## TASK INPUTS
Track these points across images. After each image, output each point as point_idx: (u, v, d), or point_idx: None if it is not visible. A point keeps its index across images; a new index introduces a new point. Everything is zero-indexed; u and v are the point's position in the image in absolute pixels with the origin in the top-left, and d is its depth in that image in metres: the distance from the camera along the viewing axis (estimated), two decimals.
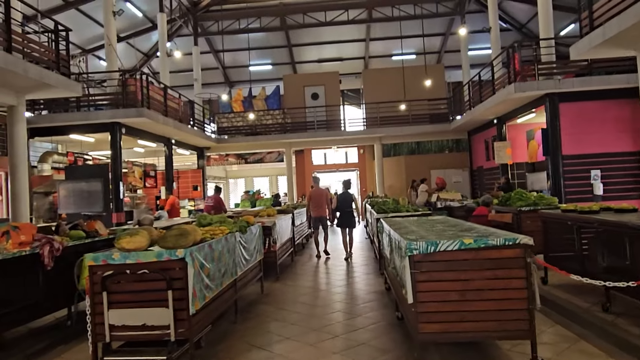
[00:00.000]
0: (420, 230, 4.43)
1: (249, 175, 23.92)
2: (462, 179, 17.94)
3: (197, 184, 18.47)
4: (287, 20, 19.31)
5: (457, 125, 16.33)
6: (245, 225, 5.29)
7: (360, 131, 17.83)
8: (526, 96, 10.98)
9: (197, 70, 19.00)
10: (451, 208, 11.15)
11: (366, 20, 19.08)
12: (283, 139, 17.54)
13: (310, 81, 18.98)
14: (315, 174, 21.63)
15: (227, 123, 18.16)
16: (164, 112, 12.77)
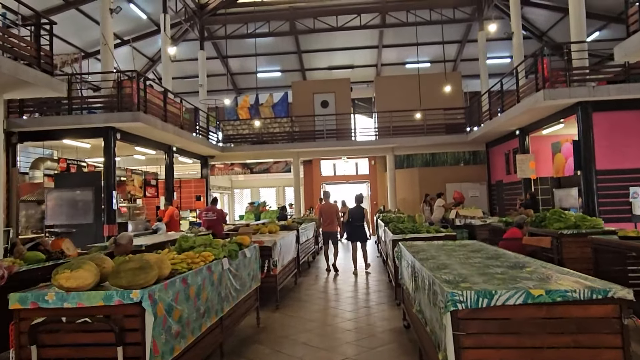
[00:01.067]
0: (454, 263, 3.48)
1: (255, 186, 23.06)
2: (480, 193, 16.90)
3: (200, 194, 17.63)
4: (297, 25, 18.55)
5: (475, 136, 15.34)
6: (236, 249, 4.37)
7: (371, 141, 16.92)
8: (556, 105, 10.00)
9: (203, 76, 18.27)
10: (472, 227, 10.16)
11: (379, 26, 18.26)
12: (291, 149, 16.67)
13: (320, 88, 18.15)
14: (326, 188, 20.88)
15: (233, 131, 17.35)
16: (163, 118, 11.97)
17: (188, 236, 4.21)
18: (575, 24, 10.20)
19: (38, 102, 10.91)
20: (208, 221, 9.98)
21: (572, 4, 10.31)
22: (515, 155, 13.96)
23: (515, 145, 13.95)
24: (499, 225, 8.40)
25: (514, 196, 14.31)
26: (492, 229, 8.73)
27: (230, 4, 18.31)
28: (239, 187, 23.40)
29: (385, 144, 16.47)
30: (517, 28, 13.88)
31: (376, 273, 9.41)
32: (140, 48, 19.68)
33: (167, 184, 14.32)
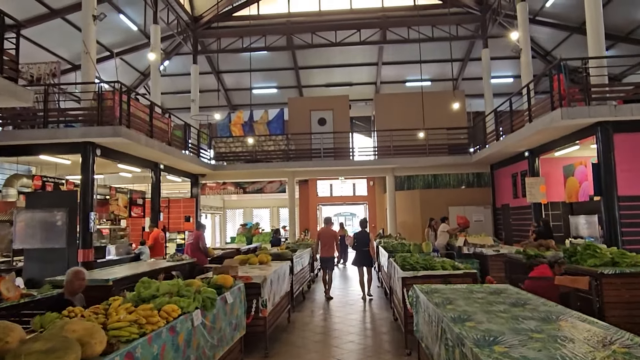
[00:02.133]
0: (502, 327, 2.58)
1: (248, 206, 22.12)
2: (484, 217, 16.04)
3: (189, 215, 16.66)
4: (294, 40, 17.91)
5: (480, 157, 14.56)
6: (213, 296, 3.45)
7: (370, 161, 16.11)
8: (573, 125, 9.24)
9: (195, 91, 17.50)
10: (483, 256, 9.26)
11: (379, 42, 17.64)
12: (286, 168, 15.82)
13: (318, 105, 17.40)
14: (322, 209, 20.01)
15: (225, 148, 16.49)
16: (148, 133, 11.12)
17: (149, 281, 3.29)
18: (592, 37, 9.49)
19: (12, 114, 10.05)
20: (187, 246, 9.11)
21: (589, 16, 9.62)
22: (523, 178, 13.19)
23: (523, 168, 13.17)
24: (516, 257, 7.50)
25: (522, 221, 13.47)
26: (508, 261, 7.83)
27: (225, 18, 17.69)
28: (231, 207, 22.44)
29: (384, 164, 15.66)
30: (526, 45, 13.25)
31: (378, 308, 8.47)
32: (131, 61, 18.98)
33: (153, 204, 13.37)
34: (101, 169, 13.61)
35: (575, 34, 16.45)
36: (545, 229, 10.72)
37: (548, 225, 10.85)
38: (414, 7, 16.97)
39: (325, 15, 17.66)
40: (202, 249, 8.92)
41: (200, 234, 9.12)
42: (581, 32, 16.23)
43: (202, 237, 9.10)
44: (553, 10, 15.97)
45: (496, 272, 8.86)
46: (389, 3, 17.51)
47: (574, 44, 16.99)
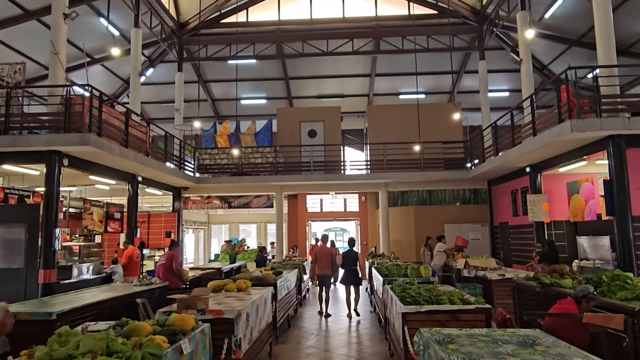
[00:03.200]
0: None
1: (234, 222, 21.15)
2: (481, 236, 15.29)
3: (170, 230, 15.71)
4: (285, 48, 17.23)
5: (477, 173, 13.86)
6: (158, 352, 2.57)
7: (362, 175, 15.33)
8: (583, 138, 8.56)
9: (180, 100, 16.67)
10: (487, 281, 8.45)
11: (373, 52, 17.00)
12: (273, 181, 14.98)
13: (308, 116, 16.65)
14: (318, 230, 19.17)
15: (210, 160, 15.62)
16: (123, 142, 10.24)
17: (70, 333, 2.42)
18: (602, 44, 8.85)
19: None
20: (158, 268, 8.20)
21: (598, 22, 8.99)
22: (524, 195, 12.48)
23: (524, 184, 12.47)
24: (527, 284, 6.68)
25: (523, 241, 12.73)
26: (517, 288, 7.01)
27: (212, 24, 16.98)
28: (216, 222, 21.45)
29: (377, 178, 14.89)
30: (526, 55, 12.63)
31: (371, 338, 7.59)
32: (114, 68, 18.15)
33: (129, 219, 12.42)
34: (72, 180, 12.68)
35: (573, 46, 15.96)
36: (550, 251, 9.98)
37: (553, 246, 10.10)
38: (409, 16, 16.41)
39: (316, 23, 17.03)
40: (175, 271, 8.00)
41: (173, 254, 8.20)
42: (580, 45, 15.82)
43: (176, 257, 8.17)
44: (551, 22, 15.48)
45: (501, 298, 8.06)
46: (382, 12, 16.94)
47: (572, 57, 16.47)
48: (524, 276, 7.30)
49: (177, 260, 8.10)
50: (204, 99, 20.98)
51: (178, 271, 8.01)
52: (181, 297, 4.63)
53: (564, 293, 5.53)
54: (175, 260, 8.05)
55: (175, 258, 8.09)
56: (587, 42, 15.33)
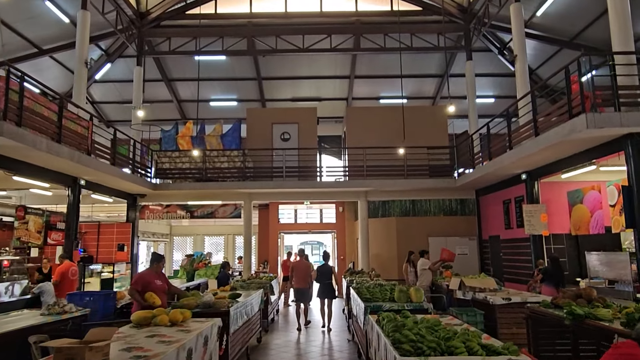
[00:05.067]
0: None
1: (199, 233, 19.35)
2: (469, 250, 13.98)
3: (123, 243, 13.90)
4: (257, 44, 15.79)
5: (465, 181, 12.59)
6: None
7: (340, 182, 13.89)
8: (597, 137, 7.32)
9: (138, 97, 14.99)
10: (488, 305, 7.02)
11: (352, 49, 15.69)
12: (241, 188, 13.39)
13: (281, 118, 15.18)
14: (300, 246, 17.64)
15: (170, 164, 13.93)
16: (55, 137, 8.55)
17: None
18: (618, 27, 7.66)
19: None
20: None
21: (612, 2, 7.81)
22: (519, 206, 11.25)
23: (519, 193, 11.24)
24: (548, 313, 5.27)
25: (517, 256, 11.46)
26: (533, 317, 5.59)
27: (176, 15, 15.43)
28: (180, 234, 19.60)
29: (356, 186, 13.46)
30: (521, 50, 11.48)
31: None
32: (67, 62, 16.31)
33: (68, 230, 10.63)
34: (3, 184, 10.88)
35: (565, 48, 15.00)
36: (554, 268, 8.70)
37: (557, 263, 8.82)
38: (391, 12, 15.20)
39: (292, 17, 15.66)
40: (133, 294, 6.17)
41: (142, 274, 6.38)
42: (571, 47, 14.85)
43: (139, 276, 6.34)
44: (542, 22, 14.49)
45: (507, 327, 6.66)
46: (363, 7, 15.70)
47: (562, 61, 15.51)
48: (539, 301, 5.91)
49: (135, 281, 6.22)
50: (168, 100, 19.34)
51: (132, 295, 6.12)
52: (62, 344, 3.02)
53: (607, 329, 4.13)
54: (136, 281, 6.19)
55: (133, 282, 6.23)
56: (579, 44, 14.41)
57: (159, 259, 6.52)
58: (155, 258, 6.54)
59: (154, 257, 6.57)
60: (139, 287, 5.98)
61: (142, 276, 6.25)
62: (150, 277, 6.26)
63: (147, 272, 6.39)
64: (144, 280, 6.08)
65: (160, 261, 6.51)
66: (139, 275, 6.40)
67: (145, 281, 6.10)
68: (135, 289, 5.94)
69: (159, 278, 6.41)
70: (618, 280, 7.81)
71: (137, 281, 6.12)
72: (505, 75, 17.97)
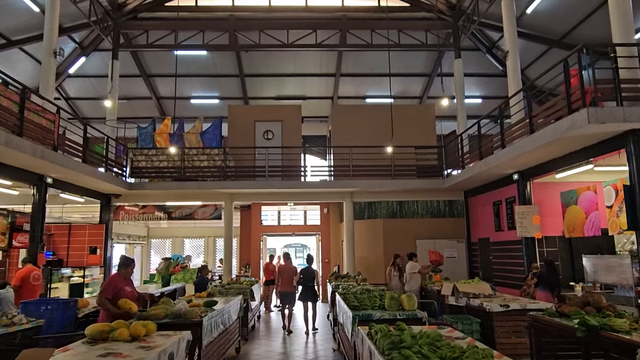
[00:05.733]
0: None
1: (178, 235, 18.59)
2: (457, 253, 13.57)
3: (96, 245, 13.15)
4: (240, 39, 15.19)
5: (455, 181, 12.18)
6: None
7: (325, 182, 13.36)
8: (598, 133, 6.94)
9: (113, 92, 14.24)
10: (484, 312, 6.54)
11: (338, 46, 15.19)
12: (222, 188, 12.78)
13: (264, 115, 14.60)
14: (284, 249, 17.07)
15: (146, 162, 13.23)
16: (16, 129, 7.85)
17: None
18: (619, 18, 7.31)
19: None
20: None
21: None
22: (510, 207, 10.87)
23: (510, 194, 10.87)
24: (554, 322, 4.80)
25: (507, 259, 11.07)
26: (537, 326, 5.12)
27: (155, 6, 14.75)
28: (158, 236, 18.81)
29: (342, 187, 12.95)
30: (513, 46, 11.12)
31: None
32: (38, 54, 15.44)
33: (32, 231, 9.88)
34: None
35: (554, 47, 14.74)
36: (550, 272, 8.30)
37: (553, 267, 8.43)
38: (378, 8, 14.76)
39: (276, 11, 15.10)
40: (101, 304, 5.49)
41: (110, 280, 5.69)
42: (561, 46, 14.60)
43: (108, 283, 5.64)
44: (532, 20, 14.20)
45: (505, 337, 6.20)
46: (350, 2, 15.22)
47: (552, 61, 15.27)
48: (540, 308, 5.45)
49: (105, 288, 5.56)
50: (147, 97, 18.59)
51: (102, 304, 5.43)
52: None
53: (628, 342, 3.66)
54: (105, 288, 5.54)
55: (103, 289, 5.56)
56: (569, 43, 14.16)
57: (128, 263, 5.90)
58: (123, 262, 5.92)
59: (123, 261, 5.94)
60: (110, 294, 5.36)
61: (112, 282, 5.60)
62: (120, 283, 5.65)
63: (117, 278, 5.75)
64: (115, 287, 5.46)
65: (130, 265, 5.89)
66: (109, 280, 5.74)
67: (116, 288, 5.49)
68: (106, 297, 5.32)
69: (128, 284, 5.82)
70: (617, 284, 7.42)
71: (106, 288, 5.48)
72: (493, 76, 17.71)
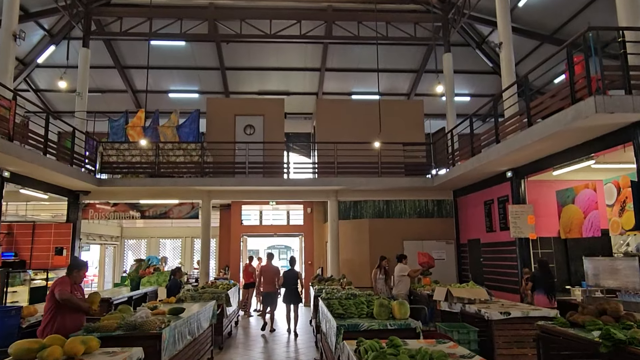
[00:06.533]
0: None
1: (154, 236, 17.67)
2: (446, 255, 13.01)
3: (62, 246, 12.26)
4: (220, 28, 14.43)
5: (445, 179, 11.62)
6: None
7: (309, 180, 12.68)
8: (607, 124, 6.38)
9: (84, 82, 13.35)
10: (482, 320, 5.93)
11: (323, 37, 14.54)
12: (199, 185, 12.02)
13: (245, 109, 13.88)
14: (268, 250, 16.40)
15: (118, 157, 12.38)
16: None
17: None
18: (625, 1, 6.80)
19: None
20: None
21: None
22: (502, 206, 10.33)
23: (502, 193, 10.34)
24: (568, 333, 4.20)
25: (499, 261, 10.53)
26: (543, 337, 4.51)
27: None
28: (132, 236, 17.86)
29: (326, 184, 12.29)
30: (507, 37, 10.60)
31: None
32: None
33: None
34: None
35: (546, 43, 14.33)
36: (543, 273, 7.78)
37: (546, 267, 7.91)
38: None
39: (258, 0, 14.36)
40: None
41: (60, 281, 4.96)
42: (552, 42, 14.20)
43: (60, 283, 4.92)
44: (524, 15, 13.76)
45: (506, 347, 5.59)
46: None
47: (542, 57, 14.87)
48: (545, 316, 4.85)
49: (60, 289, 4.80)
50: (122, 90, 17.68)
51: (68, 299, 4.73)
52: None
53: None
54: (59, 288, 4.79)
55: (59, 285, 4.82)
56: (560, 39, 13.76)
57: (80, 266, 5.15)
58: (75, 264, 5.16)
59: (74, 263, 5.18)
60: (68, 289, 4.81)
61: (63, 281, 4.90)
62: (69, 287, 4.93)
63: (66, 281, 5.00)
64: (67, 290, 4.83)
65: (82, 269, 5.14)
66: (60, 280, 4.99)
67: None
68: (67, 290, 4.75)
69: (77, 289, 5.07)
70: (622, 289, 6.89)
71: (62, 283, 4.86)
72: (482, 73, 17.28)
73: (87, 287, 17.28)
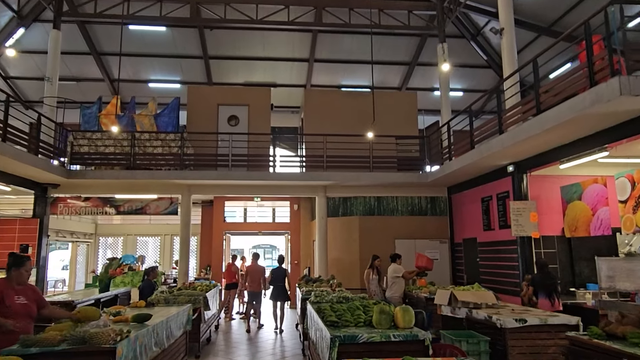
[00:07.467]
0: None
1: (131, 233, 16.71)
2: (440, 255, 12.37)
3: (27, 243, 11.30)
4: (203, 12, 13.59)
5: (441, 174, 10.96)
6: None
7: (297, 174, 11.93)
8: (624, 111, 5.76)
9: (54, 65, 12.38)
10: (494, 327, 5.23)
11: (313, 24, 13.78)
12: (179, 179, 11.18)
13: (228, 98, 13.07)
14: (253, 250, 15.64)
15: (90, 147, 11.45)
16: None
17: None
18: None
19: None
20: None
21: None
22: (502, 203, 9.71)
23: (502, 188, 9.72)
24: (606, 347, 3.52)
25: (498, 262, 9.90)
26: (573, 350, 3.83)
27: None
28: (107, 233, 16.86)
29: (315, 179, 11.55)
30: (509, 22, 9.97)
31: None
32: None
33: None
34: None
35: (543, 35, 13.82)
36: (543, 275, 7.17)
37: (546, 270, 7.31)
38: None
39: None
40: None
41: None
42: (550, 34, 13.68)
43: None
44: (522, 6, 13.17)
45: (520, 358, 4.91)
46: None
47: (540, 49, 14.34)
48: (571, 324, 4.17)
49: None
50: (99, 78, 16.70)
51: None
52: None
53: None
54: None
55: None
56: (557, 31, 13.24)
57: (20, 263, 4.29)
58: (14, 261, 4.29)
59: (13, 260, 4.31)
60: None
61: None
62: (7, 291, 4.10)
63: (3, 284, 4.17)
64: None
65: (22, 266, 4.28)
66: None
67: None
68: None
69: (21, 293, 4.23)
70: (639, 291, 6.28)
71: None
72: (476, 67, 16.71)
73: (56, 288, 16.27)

--

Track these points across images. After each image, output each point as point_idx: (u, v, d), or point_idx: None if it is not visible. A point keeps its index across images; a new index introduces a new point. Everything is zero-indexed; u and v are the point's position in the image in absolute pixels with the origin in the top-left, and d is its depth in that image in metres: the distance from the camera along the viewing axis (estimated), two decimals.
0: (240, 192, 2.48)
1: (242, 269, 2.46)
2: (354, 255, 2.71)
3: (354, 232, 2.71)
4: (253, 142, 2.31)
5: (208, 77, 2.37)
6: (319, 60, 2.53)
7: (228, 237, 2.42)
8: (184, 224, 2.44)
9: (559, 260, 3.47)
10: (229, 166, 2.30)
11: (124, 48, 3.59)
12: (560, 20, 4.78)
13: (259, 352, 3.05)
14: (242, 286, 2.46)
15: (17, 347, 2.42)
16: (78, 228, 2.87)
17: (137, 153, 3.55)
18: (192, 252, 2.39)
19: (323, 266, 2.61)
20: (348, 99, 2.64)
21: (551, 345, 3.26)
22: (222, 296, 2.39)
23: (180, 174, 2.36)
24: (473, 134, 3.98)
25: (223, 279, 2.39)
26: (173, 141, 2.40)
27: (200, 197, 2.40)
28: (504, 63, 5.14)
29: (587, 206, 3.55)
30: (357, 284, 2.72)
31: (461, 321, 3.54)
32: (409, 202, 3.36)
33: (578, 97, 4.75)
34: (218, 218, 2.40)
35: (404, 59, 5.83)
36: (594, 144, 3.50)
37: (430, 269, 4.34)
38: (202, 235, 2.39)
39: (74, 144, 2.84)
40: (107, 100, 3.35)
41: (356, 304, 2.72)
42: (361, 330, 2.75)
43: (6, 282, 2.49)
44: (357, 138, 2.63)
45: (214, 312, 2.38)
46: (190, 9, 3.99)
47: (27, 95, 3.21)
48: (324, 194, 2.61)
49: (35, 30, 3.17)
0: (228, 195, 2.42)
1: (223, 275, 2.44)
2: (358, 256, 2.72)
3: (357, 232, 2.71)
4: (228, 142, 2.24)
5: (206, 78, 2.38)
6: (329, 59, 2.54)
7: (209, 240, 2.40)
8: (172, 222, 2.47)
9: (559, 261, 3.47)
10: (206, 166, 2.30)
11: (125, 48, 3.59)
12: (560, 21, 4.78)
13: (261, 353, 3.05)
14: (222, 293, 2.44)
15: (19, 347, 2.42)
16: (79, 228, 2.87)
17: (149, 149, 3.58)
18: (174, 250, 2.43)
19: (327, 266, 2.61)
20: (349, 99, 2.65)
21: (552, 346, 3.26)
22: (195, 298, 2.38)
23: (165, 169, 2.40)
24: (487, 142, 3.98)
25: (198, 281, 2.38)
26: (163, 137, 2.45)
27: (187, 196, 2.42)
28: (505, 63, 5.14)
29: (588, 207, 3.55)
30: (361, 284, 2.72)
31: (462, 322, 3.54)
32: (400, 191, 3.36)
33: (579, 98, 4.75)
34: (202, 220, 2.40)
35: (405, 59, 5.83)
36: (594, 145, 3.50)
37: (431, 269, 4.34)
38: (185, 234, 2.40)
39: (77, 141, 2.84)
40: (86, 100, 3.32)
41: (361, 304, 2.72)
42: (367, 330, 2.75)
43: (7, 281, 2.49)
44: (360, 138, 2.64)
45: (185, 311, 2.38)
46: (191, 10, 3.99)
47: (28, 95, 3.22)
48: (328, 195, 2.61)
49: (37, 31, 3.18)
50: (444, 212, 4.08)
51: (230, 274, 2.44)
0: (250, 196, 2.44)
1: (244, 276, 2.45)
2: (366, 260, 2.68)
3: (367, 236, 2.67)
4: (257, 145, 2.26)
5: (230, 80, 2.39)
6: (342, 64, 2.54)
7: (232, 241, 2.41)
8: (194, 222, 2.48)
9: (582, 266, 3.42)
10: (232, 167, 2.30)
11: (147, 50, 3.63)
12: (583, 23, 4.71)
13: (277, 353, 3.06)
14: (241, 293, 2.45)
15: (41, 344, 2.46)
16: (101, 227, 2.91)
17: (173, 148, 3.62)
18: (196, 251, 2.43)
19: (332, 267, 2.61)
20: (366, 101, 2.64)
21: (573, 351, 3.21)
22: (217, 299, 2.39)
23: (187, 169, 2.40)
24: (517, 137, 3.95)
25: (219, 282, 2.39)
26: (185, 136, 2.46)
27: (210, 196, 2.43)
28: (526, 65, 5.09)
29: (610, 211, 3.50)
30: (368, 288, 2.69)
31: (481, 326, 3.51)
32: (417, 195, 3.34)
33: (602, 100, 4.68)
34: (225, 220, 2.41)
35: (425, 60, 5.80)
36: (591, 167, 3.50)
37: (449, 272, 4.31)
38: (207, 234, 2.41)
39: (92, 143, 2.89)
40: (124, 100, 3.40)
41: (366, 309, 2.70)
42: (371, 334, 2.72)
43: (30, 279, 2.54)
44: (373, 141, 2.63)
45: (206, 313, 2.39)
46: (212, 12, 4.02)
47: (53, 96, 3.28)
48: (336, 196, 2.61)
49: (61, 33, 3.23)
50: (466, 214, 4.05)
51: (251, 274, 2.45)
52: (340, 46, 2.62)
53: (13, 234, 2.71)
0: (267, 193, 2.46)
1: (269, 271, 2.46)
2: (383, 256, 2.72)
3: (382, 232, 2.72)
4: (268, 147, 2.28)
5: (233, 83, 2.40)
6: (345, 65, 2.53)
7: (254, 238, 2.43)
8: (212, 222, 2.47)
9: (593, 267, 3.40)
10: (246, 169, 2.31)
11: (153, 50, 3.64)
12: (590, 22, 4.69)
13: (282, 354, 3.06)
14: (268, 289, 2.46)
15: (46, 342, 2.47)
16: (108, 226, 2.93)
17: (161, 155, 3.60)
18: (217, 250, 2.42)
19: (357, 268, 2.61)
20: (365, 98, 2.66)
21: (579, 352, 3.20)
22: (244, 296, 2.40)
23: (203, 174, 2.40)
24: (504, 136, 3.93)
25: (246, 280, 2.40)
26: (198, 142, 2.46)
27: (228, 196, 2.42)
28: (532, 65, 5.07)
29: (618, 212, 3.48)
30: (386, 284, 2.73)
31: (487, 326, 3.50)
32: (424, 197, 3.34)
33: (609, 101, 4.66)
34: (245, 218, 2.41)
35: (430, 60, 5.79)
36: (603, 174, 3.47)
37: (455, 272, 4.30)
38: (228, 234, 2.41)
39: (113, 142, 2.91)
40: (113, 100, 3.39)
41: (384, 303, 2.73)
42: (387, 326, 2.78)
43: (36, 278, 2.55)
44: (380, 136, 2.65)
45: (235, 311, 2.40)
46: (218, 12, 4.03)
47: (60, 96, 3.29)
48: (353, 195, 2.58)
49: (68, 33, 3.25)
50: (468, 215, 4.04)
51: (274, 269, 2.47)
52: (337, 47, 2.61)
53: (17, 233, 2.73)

## YOUR ASSIGNMENT
Everything from the line with "58: (155, 258, 6.54)" through the line with "72: (505, 75, 17.97)" should be written out exactly as it appears above, end lines included, and nothing outside that range.

## OUTPUT
58: (155, 258, 6.54)
59: (154, 257, 6.57)
60: (139, 287, 5.98)
61: (142, 276, 6.25)
62: (150, 277, 6.26)
63: (147, 272, 6.39)
64: (144, 280, 6.08)
65: (160, 261, 6.51)
66: (139, 275, 6.40)
67: (145, 281, 6.10)
68: (135, 289, 5.94)
69: (159, 278, 6.41)
70: (618, 280, 7.81)
71: (137, 281, 6.12)
72: (505, 75, 17.97)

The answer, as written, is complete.